Strong El Niño Forecast to Disrupt Weather Globally, Yet 'Super' Label Faces Pushback
A robust El Niño is expected to develop by mid-2025, with high confidence it will persist into 2026, threatening harvests, monsoons and infrastructure. Governments from Brazil to India are activating crisis protocols, but scientists warn against overhyped terminology.

The probability that a vigorous El Niño will take hold in the equatorial Pacific has risen sharply in recent weeks, triggering a cascade of emergency meetings, weather alerts and media speculation across hemispheres.
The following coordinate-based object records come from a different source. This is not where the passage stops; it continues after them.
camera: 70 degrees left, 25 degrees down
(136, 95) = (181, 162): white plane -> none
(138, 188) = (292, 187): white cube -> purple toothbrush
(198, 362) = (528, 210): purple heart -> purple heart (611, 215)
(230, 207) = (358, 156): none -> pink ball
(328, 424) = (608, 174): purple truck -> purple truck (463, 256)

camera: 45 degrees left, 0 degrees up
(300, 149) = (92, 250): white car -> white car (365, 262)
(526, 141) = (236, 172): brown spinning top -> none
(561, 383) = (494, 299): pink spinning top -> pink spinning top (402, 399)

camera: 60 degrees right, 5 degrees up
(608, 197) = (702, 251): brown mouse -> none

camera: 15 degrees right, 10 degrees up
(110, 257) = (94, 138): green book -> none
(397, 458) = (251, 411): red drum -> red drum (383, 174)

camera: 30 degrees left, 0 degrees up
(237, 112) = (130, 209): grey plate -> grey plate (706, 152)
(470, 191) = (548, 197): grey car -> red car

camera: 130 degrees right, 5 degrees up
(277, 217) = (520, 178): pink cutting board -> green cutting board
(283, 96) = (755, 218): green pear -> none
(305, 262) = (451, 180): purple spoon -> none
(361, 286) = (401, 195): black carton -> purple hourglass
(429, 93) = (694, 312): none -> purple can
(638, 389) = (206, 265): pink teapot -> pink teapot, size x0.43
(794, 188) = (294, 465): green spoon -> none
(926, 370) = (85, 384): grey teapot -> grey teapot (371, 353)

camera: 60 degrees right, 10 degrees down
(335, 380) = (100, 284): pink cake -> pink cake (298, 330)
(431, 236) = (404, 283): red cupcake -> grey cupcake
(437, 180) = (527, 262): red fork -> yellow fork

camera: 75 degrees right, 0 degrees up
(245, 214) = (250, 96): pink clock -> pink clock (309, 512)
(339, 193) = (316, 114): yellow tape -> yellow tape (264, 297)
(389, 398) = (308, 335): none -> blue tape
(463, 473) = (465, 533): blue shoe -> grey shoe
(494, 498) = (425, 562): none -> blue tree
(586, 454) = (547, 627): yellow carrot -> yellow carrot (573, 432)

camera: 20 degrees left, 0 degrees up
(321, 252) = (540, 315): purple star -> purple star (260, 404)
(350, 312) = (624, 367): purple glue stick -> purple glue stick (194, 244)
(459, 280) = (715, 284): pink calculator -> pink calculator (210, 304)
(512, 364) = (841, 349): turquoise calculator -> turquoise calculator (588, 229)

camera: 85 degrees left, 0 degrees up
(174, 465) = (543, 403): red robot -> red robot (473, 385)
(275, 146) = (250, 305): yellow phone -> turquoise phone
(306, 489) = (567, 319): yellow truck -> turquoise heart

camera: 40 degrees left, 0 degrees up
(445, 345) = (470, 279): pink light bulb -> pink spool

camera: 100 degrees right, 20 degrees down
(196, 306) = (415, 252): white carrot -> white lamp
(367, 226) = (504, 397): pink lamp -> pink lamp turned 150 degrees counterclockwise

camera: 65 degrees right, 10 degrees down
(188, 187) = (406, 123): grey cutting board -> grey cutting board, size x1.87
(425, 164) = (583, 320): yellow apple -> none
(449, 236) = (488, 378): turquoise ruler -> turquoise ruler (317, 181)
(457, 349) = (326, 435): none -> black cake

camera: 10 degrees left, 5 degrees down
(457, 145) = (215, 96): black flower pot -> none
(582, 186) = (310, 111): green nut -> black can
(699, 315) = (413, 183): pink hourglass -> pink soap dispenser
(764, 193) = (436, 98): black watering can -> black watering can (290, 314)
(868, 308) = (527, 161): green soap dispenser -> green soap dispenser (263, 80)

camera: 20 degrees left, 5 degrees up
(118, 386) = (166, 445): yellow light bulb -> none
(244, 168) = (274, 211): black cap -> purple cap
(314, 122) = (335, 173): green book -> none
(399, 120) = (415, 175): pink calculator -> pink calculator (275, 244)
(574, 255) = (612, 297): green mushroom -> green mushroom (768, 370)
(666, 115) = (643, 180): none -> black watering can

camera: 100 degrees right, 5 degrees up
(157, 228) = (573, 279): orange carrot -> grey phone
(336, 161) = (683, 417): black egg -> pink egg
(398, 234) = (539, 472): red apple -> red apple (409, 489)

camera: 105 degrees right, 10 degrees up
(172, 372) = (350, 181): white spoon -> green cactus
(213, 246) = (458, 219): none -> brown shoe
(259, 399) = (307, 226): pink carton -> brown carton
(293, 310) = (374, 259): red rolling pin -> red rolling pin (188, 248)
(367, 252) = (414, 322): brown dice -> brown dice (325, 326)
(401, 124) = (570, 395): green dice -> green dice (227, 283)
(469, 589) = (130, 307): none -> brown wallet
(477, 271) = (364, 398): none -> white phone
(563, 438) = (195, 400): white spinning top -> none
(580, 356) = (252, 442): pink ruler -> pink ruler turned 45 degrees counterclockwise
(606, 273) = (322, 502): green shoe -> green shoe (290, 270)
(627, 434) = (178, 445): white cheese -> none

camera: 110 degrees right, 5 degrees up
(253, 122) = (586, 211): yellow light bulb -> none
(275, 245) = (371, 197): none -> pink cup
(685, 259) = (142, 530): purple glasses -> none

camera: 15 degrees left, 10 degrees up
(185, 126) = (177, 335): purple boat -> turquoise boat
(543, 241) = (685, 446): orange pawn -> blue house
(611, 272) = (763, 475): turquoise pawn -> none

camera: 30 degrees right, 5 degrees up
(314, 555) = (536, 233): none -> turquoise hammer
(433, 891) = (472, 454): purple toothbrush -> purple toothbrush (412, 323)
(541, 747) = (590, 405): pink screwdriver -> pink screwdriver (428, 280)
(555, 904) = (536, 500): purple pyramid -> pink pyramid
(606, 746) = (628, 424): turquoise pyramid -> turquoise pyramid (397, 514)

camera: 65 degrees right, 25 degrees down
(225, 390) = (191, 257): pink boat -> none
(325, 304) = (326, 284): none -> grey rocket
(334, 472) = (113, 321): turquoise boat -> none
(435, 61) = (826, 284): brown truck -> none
The US National Oceanic and Atmospheric Administration (NOAA) now assesses an 82 per cent chance that the phenomenon will arrive between May and July, climbing to 96 per cent by December; a separate forecast places the likelihood of an El Niño lasting from June through August at 62 per cent, with conditions expected to persist into early 2026. Though some headlines have branded it a “Super El Niño”, climate scientists stress there is no formal threshold for the term. “It’s frustrating for scientists … it’s more a bit of a headline,” notes Dr Andrew Watkins of Australia’s Climate Council. The underlying physics, however, leaves little room for comfort: a sizeable pool of anomalously warm water is spreading across the Pacific, threatening to reorganise rainfall patterns on a planetary scale.
Viewed from New Delhi, the unfolding pattern revives uneasy memories of 1997, when one of the strongest El Niños on record failed to break India’s monsoon only because a positive Indian Ocean Dipole (IOD) pushed back, cooling the eastern Indian Ocean and sustaining the rains. This year, the IOD is stubbornly neutral, robbing the subcontinent of its traditional buffer. With the El Niño expected to peak in September, just as standing crops mature, agricultural analysts fear a repeat of the distress that has historically accompanied such alignments. The contrast between the two Pacific events—nearly three decades apart—illustrates how local ocean dynamics can either temper or magnify far-off atmospheric shocks.
In Latin America, Brazilian authorities have moved with unusual speed. The federal government in Brasília has convened a permanent crisis task-force, bringing together the environment ministry, the national disaster monitoring centre (Cemaden), the space research institute (Inpe) and university experts. Weekly meetings are feeding into coordinated planning with states, municipalities and civil society organisations. Officials identify the country’s south, north and northeast as the most exposed regions, where extreme rainfall, flooding or drought could cascade into public health and food-security emergencies. The preparatory stance, though welcome, underscores the gap in adaptive capacity that remains across much of the developing world.
European and Australian perspectives further complicate the simplification. In Germany, a leading newspaper records that, depending on atmospheric steering currents, a strong El Niño could draw drought conditions into the continent or, conversely, trigger damaging floods. For Australia, the risk matrix is clearer: bushfires, brutal heatwaves and prolonged dry spells are the canonical signature of El Niño years. Yet scientists in Melbourne caution that a “strong” event does not automatically mean catastrophe; the exact positioning of the warm pool in the Pacific determines which continental margins bear the brunt. This uneven footprint explains why any single “super” designation is more a media conceit than a useful forecast tool.
The 2026 El Niño, whatever its eventual magnitude, does not arrive in a climatic vacuum. As the Brazilian commentator Bill McKibben has warned, it will act as an amplifier of the underlying warming trend, compounding the heatwave and flood extremes that are already accelerating worldwide. The confluence of a strong natural oscillation with human-driven climate disruption raises the stakes for global food systems and supply chains still recovering from recent shocks. Recognising that preparedness cannot be reduced to a single headline may be the first step towards a more resilient response—one that listens as carefully to Indian Ocean buoys as it does to the declarations of emergency ministries.
How the same story is told elsewhere.
Brazilian outlets sound the alarm on a possible Super El Niño in 2026, warning of extreme weather, drought, and flooding across the country. The government has set up an expert group to monitor the phenomenon and coordinate preventive measures. The tone is one of urgency, linking the event to the broader climate crisis.
A German-language report examines whether a super El Niño could occur this year, citing NOAA data that puts the probability at 62 percent. It highlights the conditions needed and potential consequences for Europe, such as droughts and floods. The approach is sober, technical, and distant from alarmism.
An Australian piece dismisses the term 'Super El Niño' as not scientifically valid, yet underscores that the climate risks are genuine. It cautions against sensationalist predictions of catastrophic bushfires and heatwaves, emphasizing the need for nuance. The narrative balances skepticism of viral hype with sober warnings of real drought and fire danger.